Ces propos ont été tenus à l’occasion d’un discours à l’Organisation de coopération et de développement économiques (OCDE), basée à Paris, jeudi 2 mai. L’occasion pour le Premier ministre de dévoiler un cadre international pour une réglementation de l’IA générative, rapporte Associated Press sans apporter de détails.

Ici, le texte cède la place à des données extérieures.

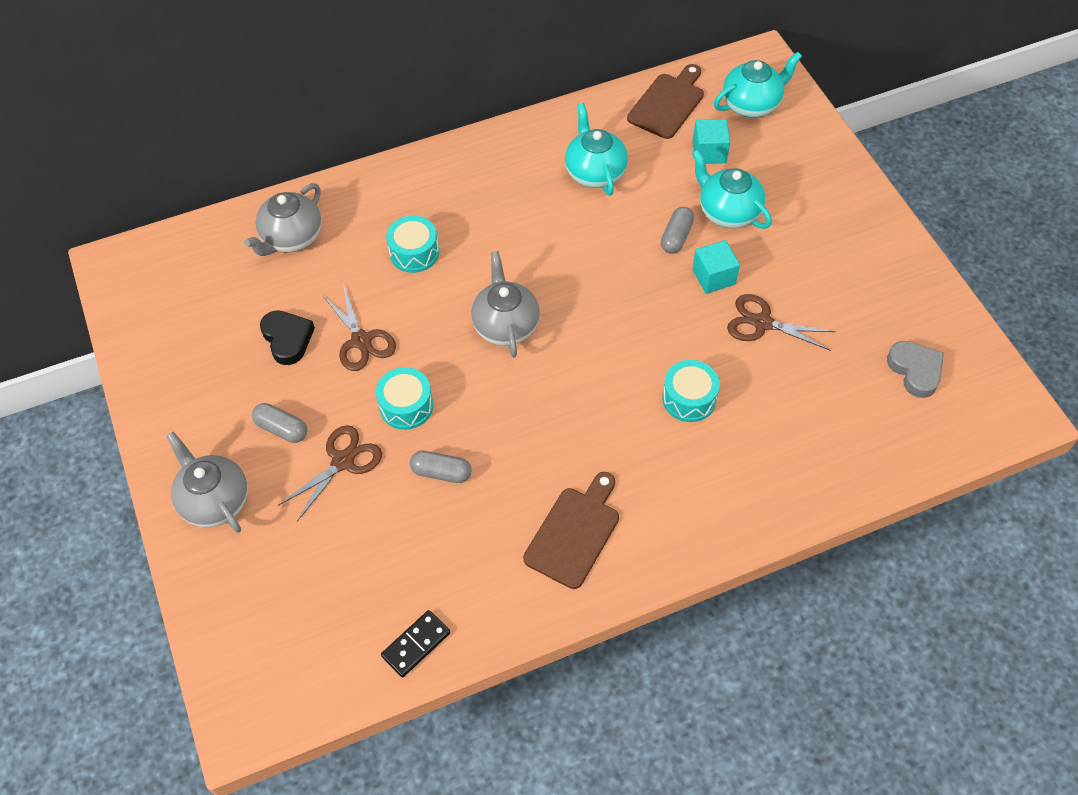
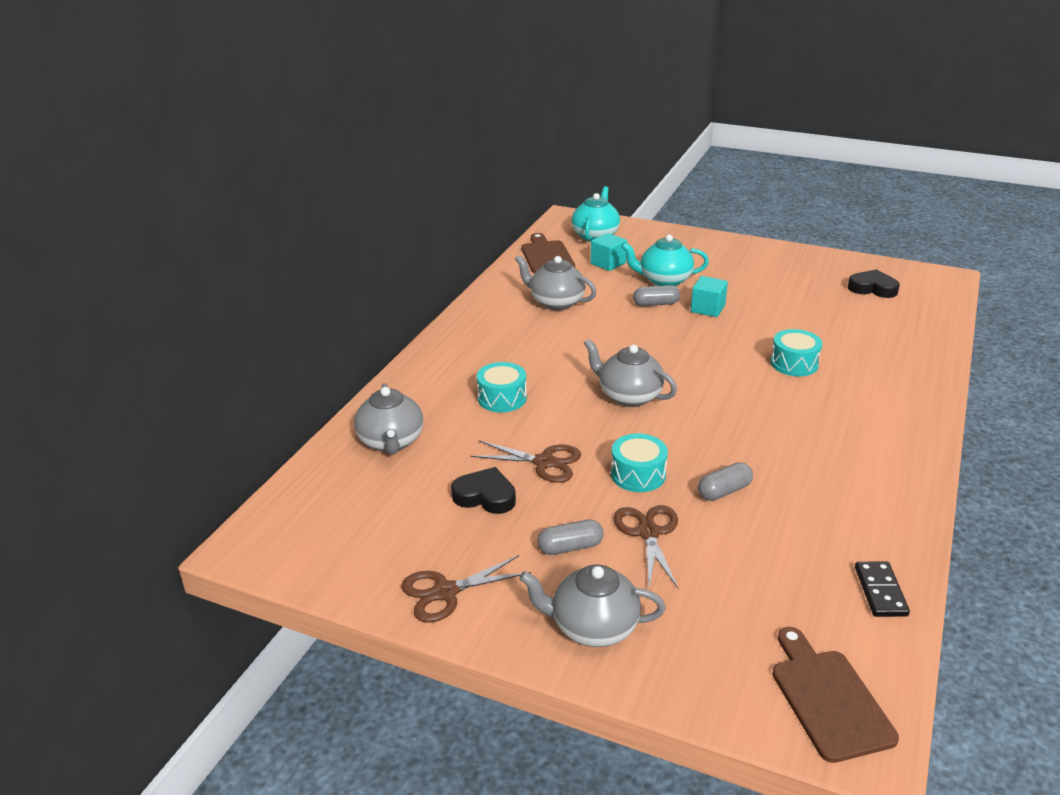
camera: 45 degrees left, 25 degrees down
brown cutting board [523,472,619,589] -> brown cutting board moved to [772,627,899,763]
turquoise teapot [565,103,628,196] -> grey teapot [515,255,596,311]
grey capsule [661,207,694,254] -> grey capsule turned 75 degrees counterclockwise [633,285,680,306]
brown scissors [727,294,836,351] -> brown scissors moved to [401,555,531,623]
grey heart [887,341,944,398] -> black heart [848,269,900,298]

Ce n’est pas la première fois que le Japon fait un pas dans le sens d’une réglementation internationale de l’IA générative. L’année dernière, lors de sa présidence du G7, le pays avait dévoilé le « groupe d’amitié du processus Hiroshima sur l’IA » afin d’élaborer des principes directeurs et un code de conduite internationaux pour les développeurs d’IA.

Une cinquantaine de pays ont adhéré à cette initiative. Ils travaillent ensemble à la mise en place du « processus Hiroshima sur l’IA ». L’objectif est de « promouvoir la coopération afin de garantir que les personnes du monde entier puissent bénéficier de l’utilisation d’une IA sûre, sécurisée et digne de confiance », a rappelé Fumio Kishida.

Des premières réglementations en Europe et États-Unis

La réglementation de l’IA générative occupe de nombreux législateurs à travers le monde. Le Parlement européen a adopté l’AI Act en mars dernier. La vocation du texte est de prévenir de l’émergence de biais discriminants dans les résultats des algorithmes. Des principes de protection de la vie privée, ainsi que des niveaux de contrôles d’applications de l’intelligence artificielle par risque sont également compris dans la loi. Ces derniers vont d’un niveau minimal jusqu’à inacceptable, par exemple en cas analyse d’émotions des salariés sur leur lieu de travail ou de scoring social.

Aux États-Unis, un décret pour encadrer l’IA a été signé par Joe Biden en octobre dernier. Le texte oblige notamment les fournisseurs d’IA à informer le gouvernement lorsqu’ils développent un système présentant un « risque sérieux pour la sécurité nationale, la sécurité économique nationale ou la santé et la sécurité publiques nationales ».

Le décret américain a également abouti à la création d’un comité pour une IA « sûre et sécurisée » rassemblant 22 membres, majoritairement des PDG de grandes entreprises technologiques. Sont notamment membres les PDG Sam Altman d’OpenAI, Sundar Pichai de Google, Satya Nadella de Microsoft ainsi que Jensen Huang de Nvidia.